→ Supplied material
※ ※ ※
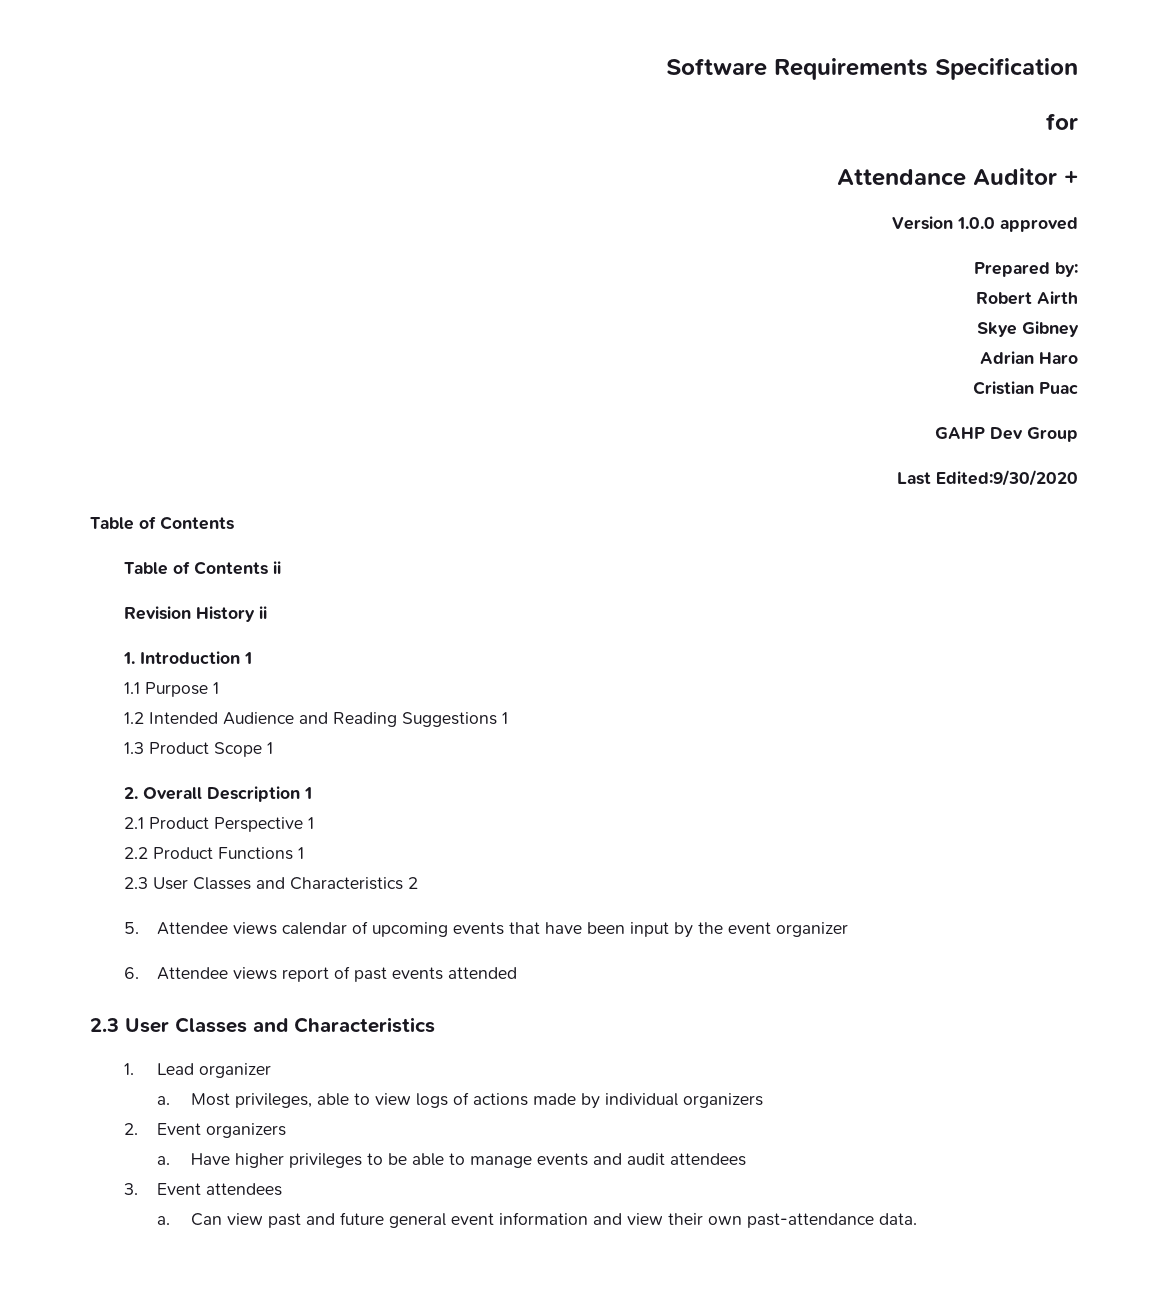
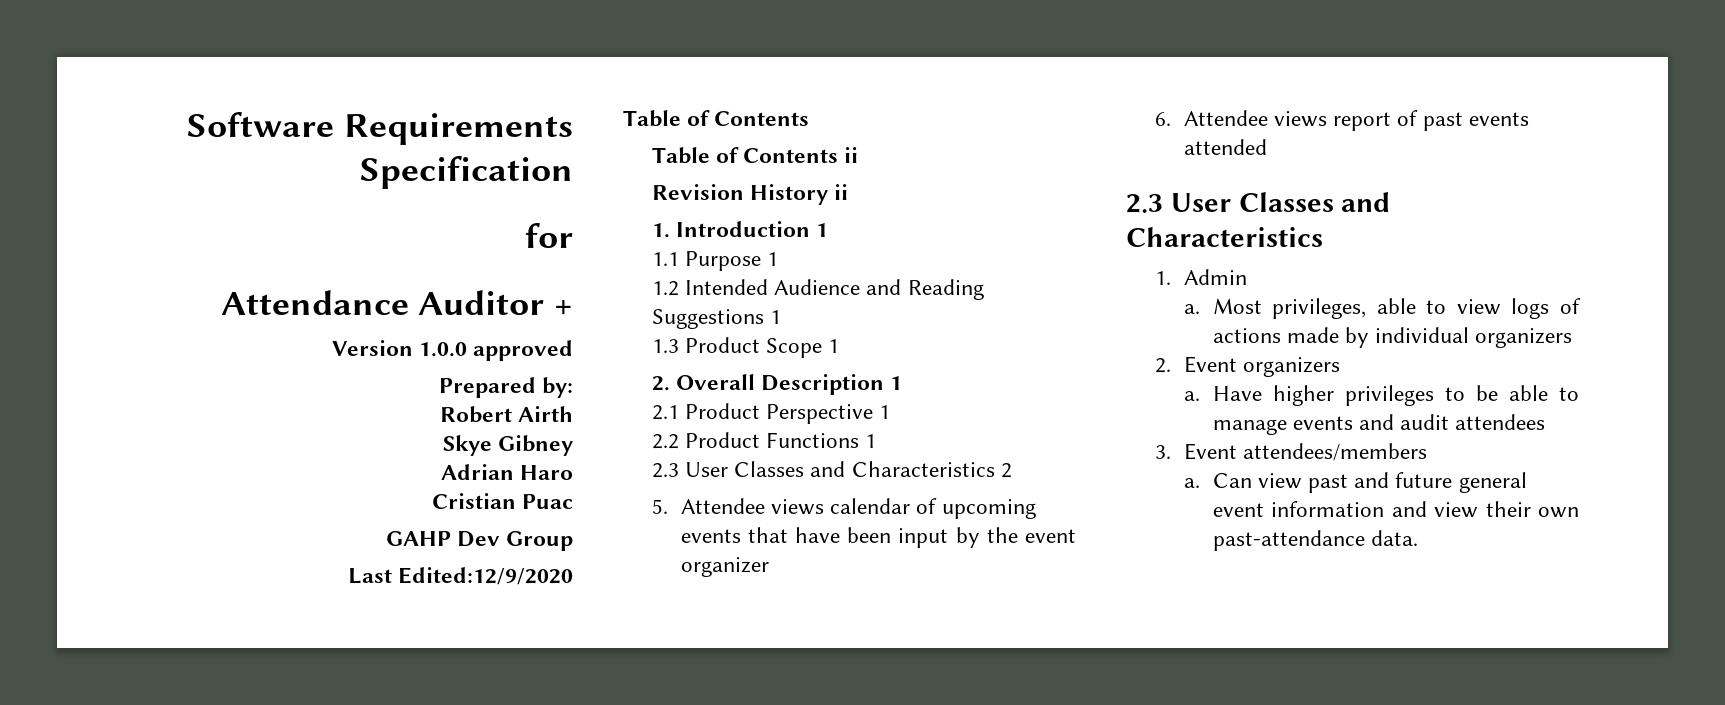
[936,470,1078,486] Edited:9/30/2020 -> [397,567,573,585] Edited:12/9/2020
[157,1063,272,1078] Lead organizer -> [1183,269,1247,285] Admin
[206,1183,283,1196] attendees -> [1242,443,1427,461] attendees/members

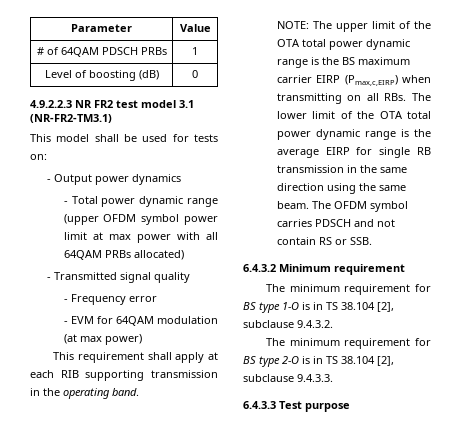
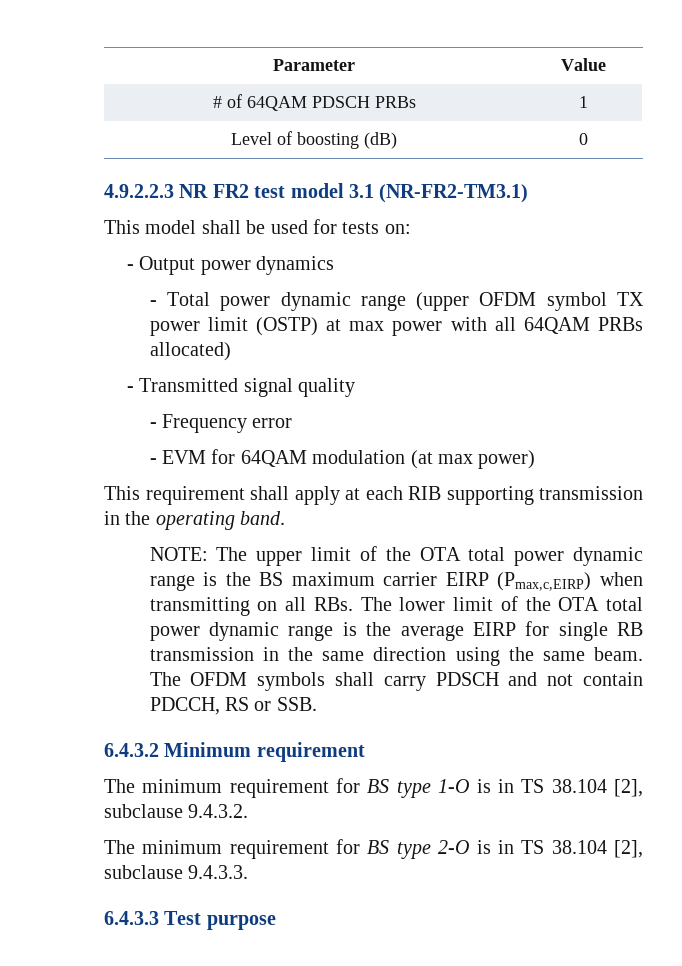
(180, 219) none -> [617,292,644,306] TX
(87, 236) none -> [255,317,318,336] (OSTP)
[369,201,408,212] [276,219,312,227] symbol carries -> [257,672,426,691] symbols shall carry
(316, 241) none -> [149,697,220,715] PDCCH,

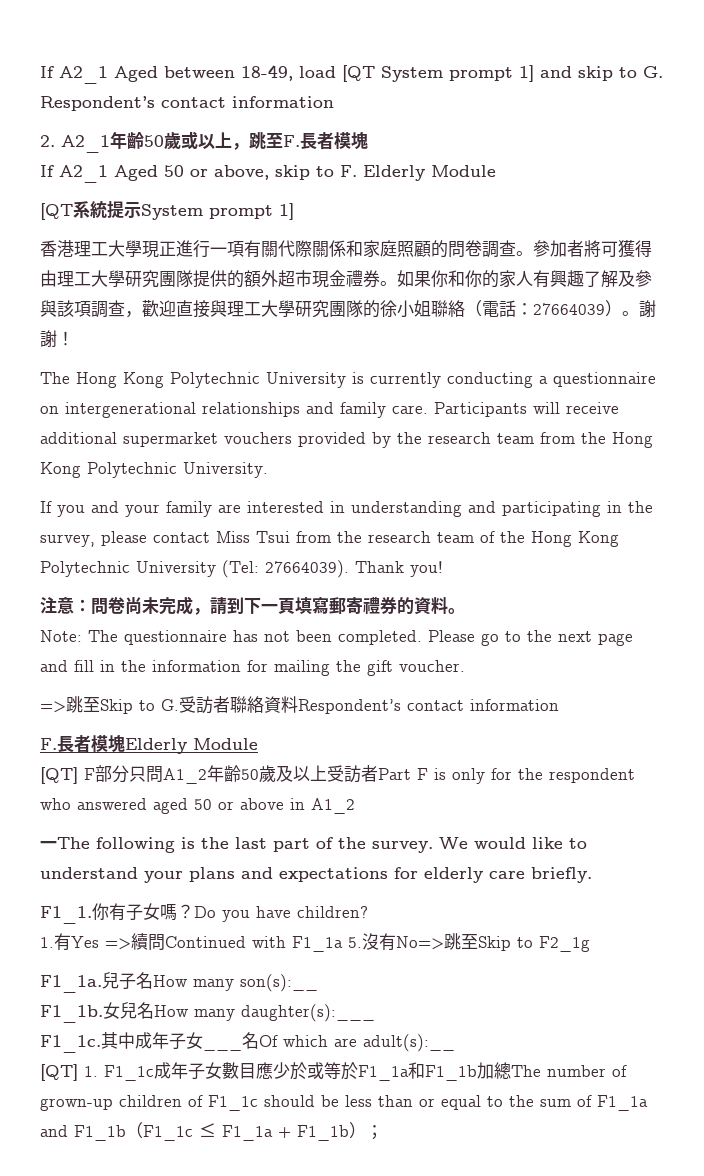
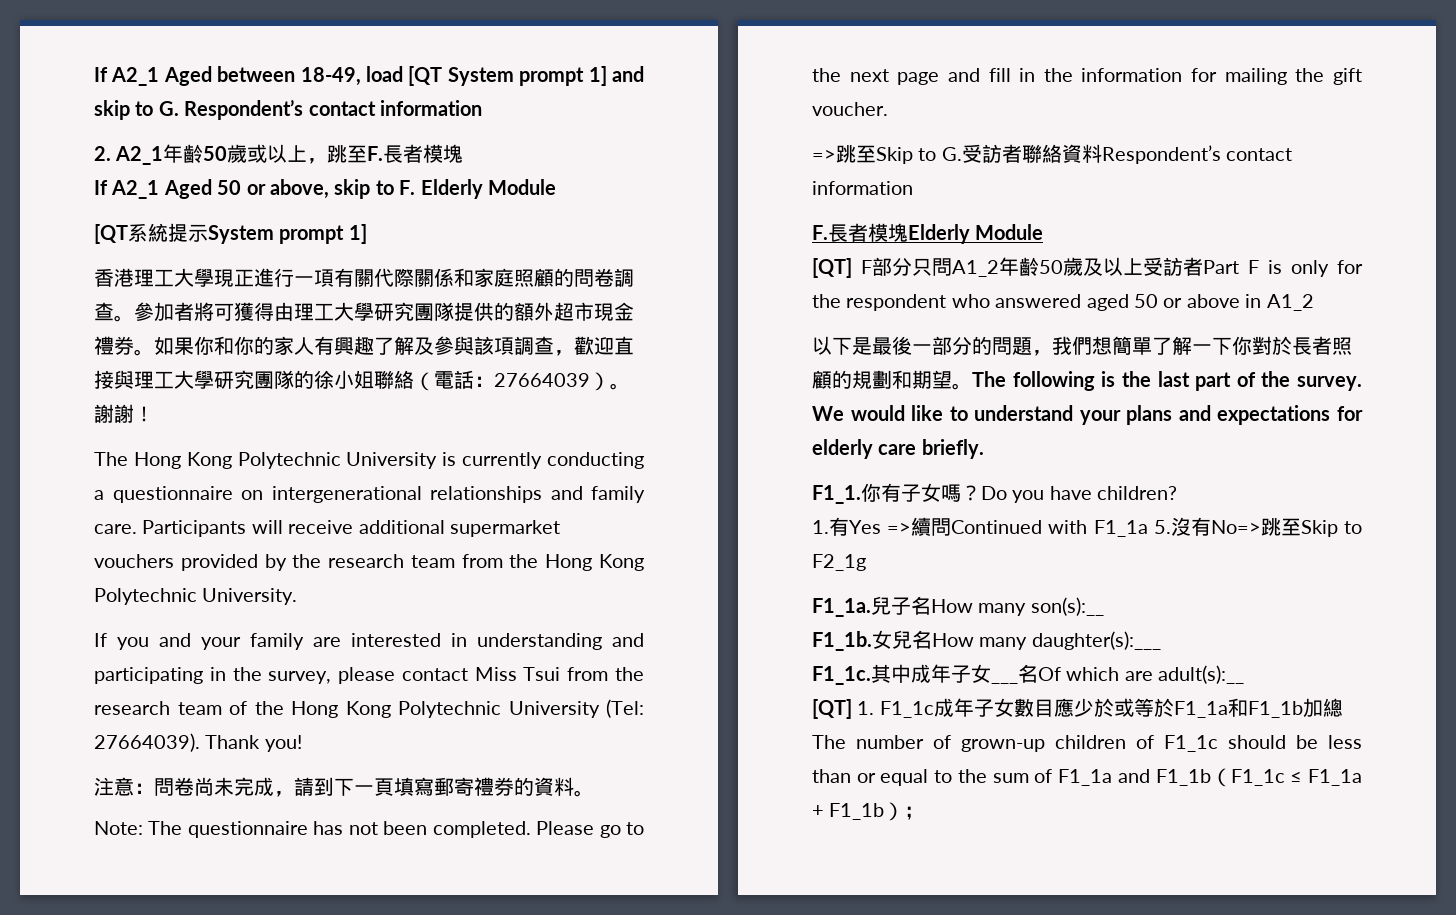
[40,841,57,849] 一 -> [812,336,1352,356] [812,370,972,390] 以下是最後一部分的問題，我們想簡單了解一下你對於長者照顧的規劃和期望。

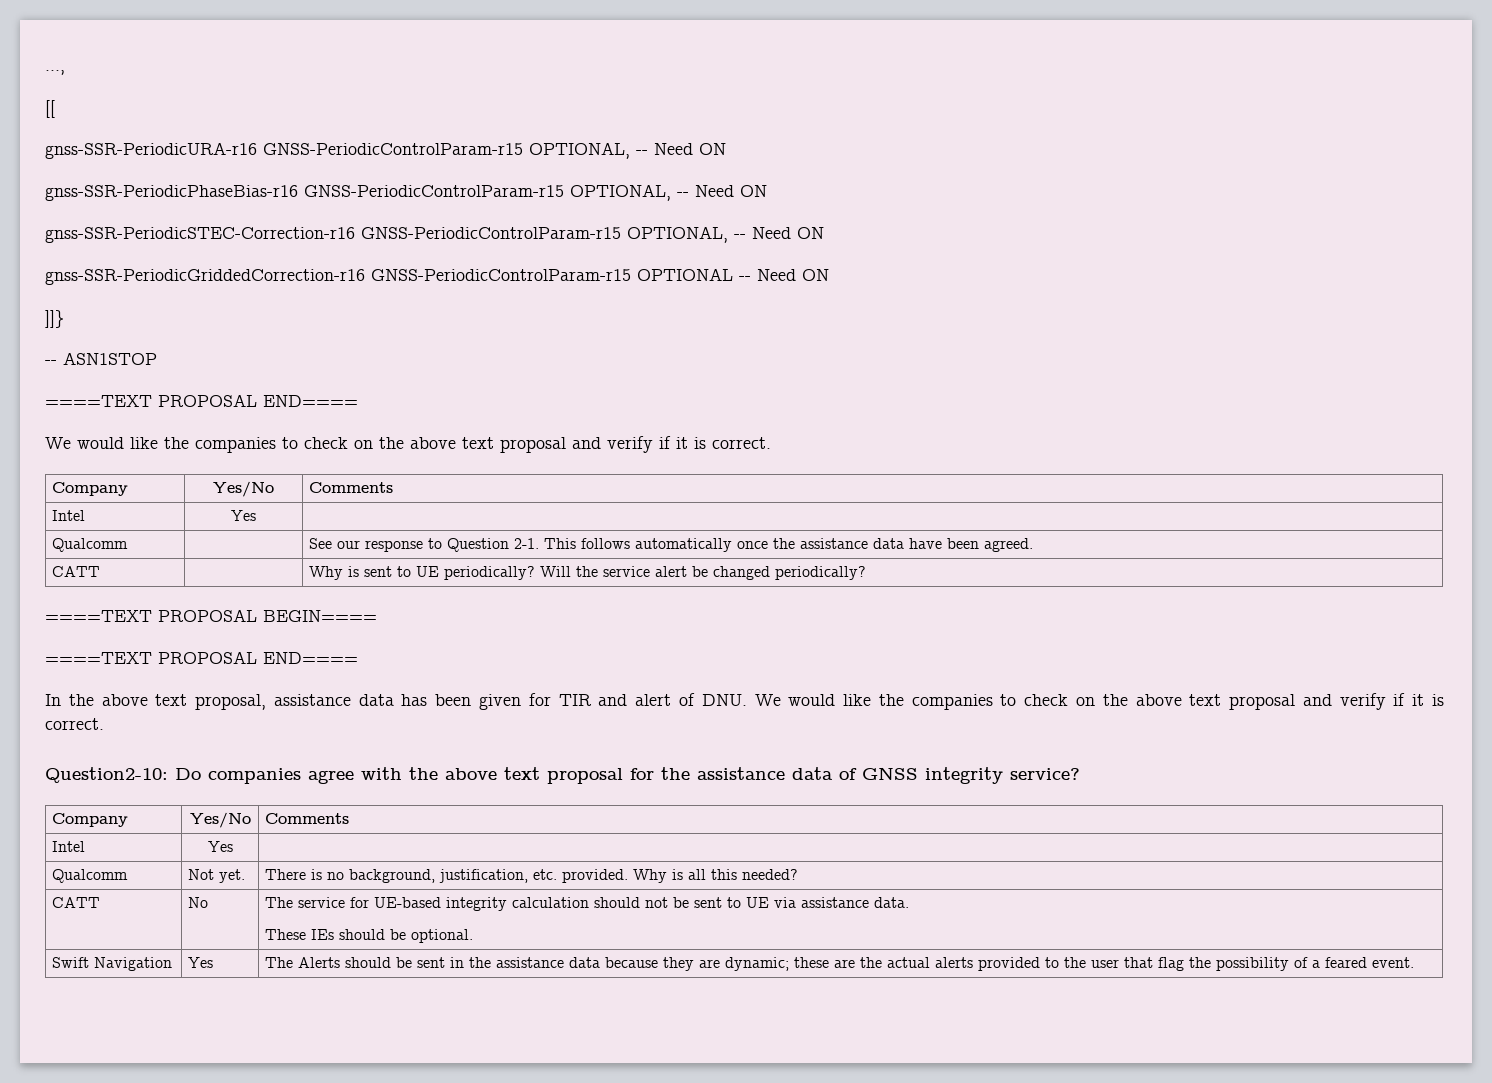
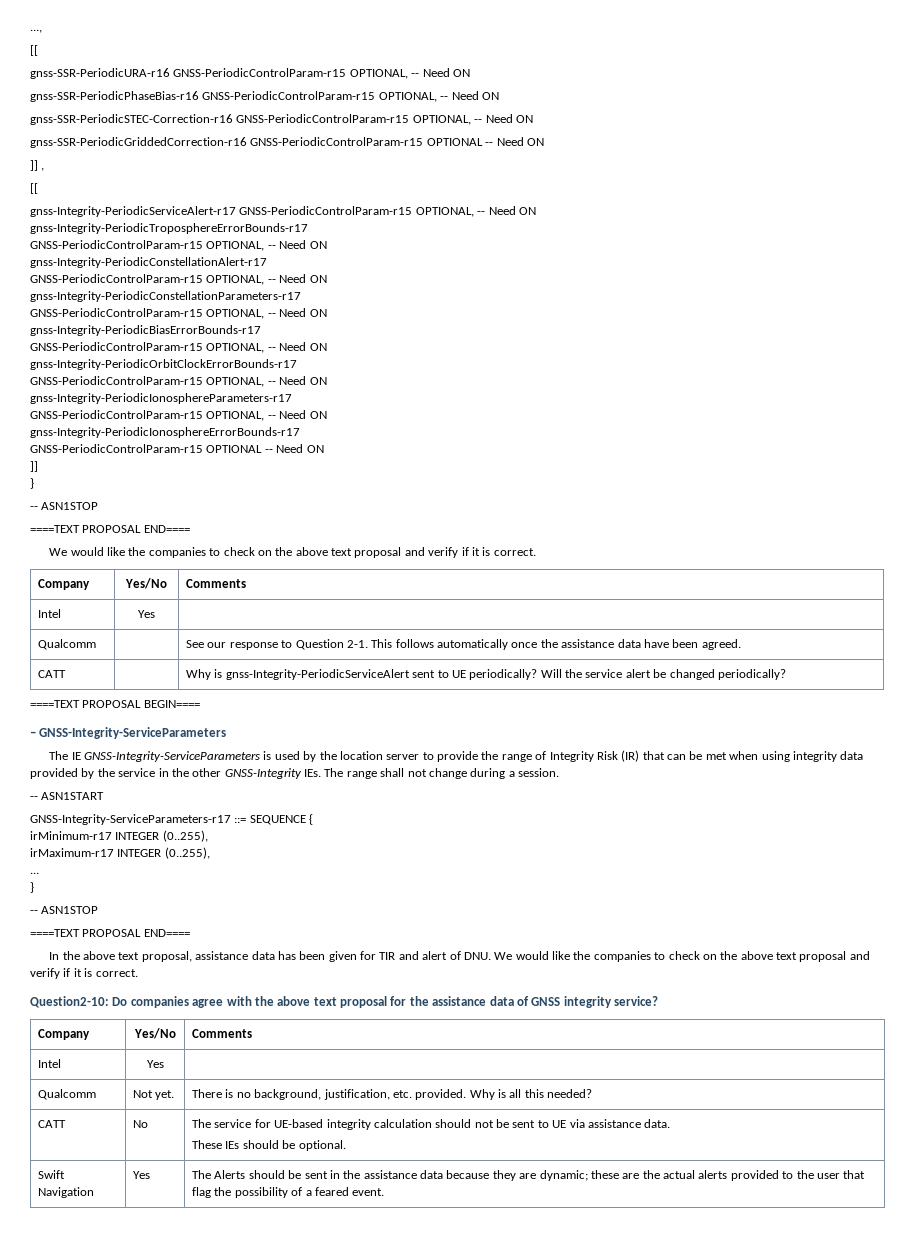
[45,310,64,328] ]]} -> [30,160,45,171] [30,183,38,194] [30,206,536,217] [30,223,308,234] [30,240,327,251] [30,257,267,268] [30,274,327,285] [30,291,301,302] [30,308,327,319] [30,325,261,336] [30,342,327,353] [30,359,297,370] [30,376,327,387] [30,393,292,404] [30,410,327,421] [30,427,300,438] [30,444,324,453] [30,461,38,472] [30,478,34,489] ]] , // [[ // gnss-Integrity-PeriodicServiceAlert-r17 GNSS-PeriodicControlParam-r15 OPTIONAL, -- Need ON // gnss-Integrity-PeriodicTroposphereErrorBounds-r17 // GNSS-PeriodicControlParam-r15 OPTIONAL, -- Need ON // gnss-Integrity-PeriodicConstellationAlert-r17 // GNSS-PeriodicControlParam-r15 OPTIONAL, -- Need ON // gnss-Integrity-PeriodicConstellationParameters-r17 // GNSS-PeriodicControlParam-r15 OPTIONAL, -- Need ON // gnss-Integrity-PeriodicBiasErrorBounds-r17 // GNSS-PeriodicControlParam-r15 OPTIONAL, -- Need ON // gnss-Integrity-PeriodicOrbitClockErrorBounds-r17 // GNSS-PeriodicControlParam-r15 OPTIONAL, -- Need ON // gnss-Integrity-PeriodicIonosphereParameters-r17 // GNSS-PeriodicControlParam-r15 OPTIONAL, -- Need ON // gnss-Integrity-PeriodicIonosphereErrorBounds-r17 // GNSS-PeriodicControlParam-r15 OPTIONAL -- Need ON // ]] // }
(360, 571) none -> [225,669,410,680] gnss-Integrity-PeriodicServiceAlert
(377, 616) none -> [30,727,227,739] [49,750,864,762] [30,768,559,779] [30,792,105,800] [30,814,314,825] [30,830,208,842] [30,847,210,859] [30,872,39,874] [30,882,34,893] [30,906,99,914] // – GNSS-Integrity-ServiceParameters // The IE GNSS-Integrity-ServiceParameters is used by the location server to provide the range of Integrity Risk (IR) that can be met when using integrity data provided by the service in the other GNSS-Integrity IEs. The range shall not change during a session. // -- ASN1START // GNSS-Integrity-ServiceParameters-r17 ::= SEQUENCE { // irMinimum-r17 INTEGER (0..255), // irMaximum-r17 INTEGER (0..255), // ... // } // -- ASN1STOP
※ ※ ※
→ Directive
Within the listing above, the lines from the one with "(87, 236) none -> [255,317,318,336] (OSTP)" through the one with "[40,841,57,849] 一 ->" are to be given again word for word. Do not include pictures.

→ Answer space
(87, 236) none -> [255,317,318,336] (OSTP)
[369,201,408,212] [276,219,312,227] symbol carries -> [257,672,426,691] symbols shall carry
(316, 241) none -> [149,697,220,715] PDCCH,

[40,841,57,849] 一 -> [812,336,1352,356] [812,370,972,390] 以下是最後一部分的問題，我們想簡單了解一下你對於長者照顧的規劃和期望。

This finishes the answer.